A crise da modernidade: tradição, autoridade e educação



A tradição já não é o que era

“Na medida em que o passado se transmite sob a forma de tradição, possui autoridade; na medida em que a autoridade se apresenta historicamente, converte-se em tradição. Walter Benjamin sabia que a ruptura com a tradição e a perda da autoridade que se verificaram no seu tempo eram irreparáveis, e concluiu daí que era preciso descobrir novas formas de relações com o passado.” Hannah Arendt, Homens em Tempos Sombrios

1. Tradição e Modernidade

O conceito tradição é tematizado por Hannah Arendt em muitos dos seus escritos. Podemos afirmar que ele percorre a sua obra, contribuíndo para a originalidade do seu pensamento político, bem patente na importância que a filósofa atribui ao povo romano. A articulação dos conceitos tradição, religião e autoridade, constitutivos da, “trindade romana”, a par da tematização da crise da modernidade, que é antes de mais uma crise que se increve na esfera política, conferem consistência à constatação reiterada do rompimento do fio da tradição.

A tradição do pensamento político nasce com Platão e tem o seu ocaso no coração da modernidade, quando a experiência do político perdeu o seu significado, como reflexo da cisão radical entre pensamento e acção.

“A nossa tradição de pensamento político teve início quando Platão descobriu que afastar-se dos assuntos humanos é algo de inerente à experiência filosófica; e terminou quando desta experiência já nada mais restava senão a oposição entre agir e pensar, oposição essa que, privando de realidade o pensamento e de sentido a acção, fez com que ambos se tornassem desprovidos de significado.” (E.P.F., p.39)

A noção de ruptura, inerente à modernidade, pressupõe a existência de um antes e um depois. O que caracteriza esse antes da modernidade? Trata-se do mundo pré-moderno em que a tradição servia de fundamento à comunidade política, garantindo a sua existência.

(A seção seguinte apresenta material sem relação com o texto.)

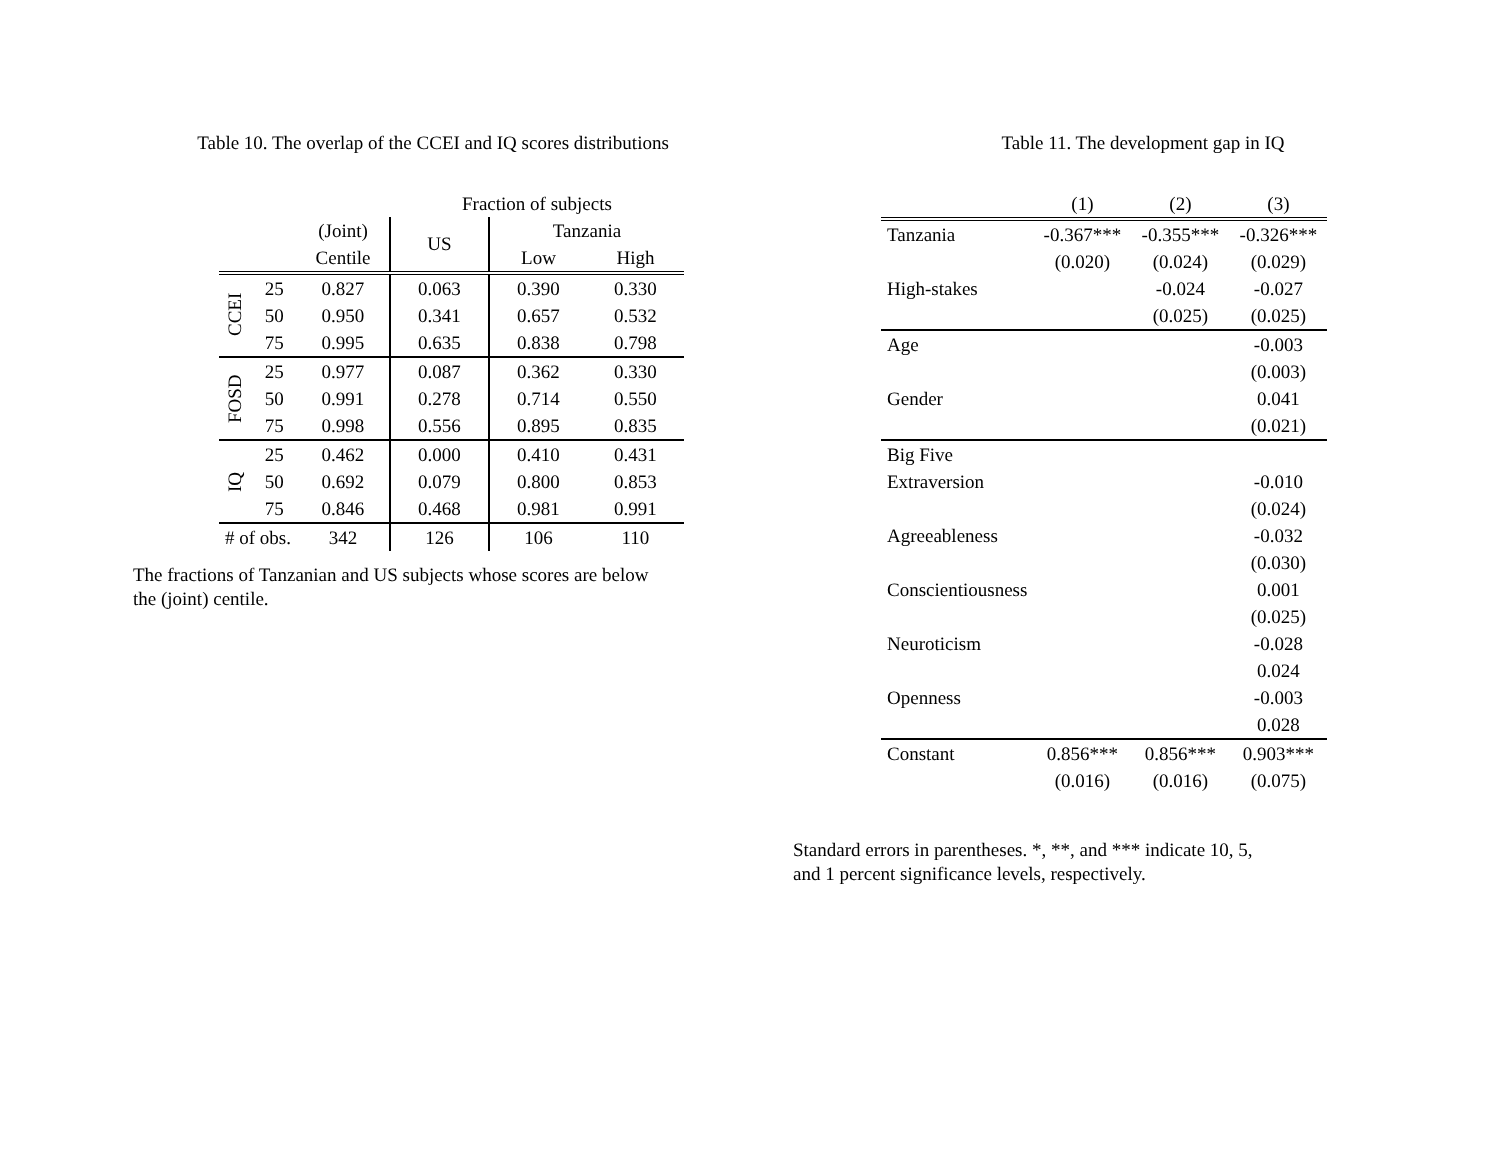Table 10. The overlap of the CCEI and IQ scores distributions
| | | | Fraction of subjects | | |
| | | (Joint) | US | Tanzania | |
| | | Centile | | Low | High |
| CCEI | 25 | 0.827 | 0.063 | 0.390 | 0.330 |
| | 50 | 0.950 | 0.341 | 0.657 | 0.532 |
| | 75 | 0.995 | 0.635 | 0.838 | 0.798 |
| FOSD | 25 | 0.977 | 0.087 | 0.362 | 0.330 |
| | 50 | 0.991 | 0.278 | 0.714 | 0.550 |
| | 75 | 0.998 | 0.556 | 0.895 | 0.835 |
| IQ | 25 | 0.462 | 0.000 | 0.410 | 0.431 |
| | 50 | 0.692 | 0.079 | 0.800 | 0.853 |
| | 75 | 0.846 | 0.468 | 0.981 | 0.991 |
| # of obs. | | 342 | 126 | 106 | 110 |
The fractions of Tanzanian and US subjects whose scores are below
the (joint) centile.
Table 11. The development gap in IQ
| | (1) | (2) | (3) |
| Tanzania | -0.367*** | -0.355*** | -0.326*** |
| | (0.020) | (0.024) | (0.029) |
| High-stakes | | -0.024 | -0.027 |
| | | (0.025) | (0.025) |
| Age | | | -0.003 |
| | | | (0.003) |
| Gender | | | 0.041 |
| | | | (0.021) |
| Big Five | | | |
| Extraversion | | | -0.010 |
| | | | (0.024) |
| Agreeableness | | | -0.032 |
| | | | (0.030) |
| Conscientiousness | | | 0.001 |
| | | | (0.025) |
| Neuroticism | | | -0.028 |
| | | | 0.024 |
| Openness | | | -0.003 |
| | | | 0.028 |
| Constant | 0.856*** | 0.856*** | 0.903*** |
| | (0.016) | (0.016) | (0.075) |
Standard errors in parentheses. *, **, and *** indicate 10, 5,
and 1 percent significance levels, respectively.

A crise da modernidade é reveladora um tipo de relação ao mundo tradicional, que deixou de existir. A análise da crise da educação revela que os valores da “trindade romana – a religião, a autoridade e a tradição” – foram progressivamente postos em dúvida, na idade moderna, tendo depois sido erradicados no mundo actual. Doravante, o sentido originário dessa relação ao mundo foi prevertido, assim como a existência política.

“O vigor desta trindade residia na força vinculadora de um começo investido de autoridade, ao qual os homens estavam unidos por laços religiosos através da tradição. A trindade romana não só sobreviveu às transformações da república num império, mas penetrou também nos locais onde a pax romana edificou sobre as bases romanas a civilização ocidental” (E.P.F., p.138)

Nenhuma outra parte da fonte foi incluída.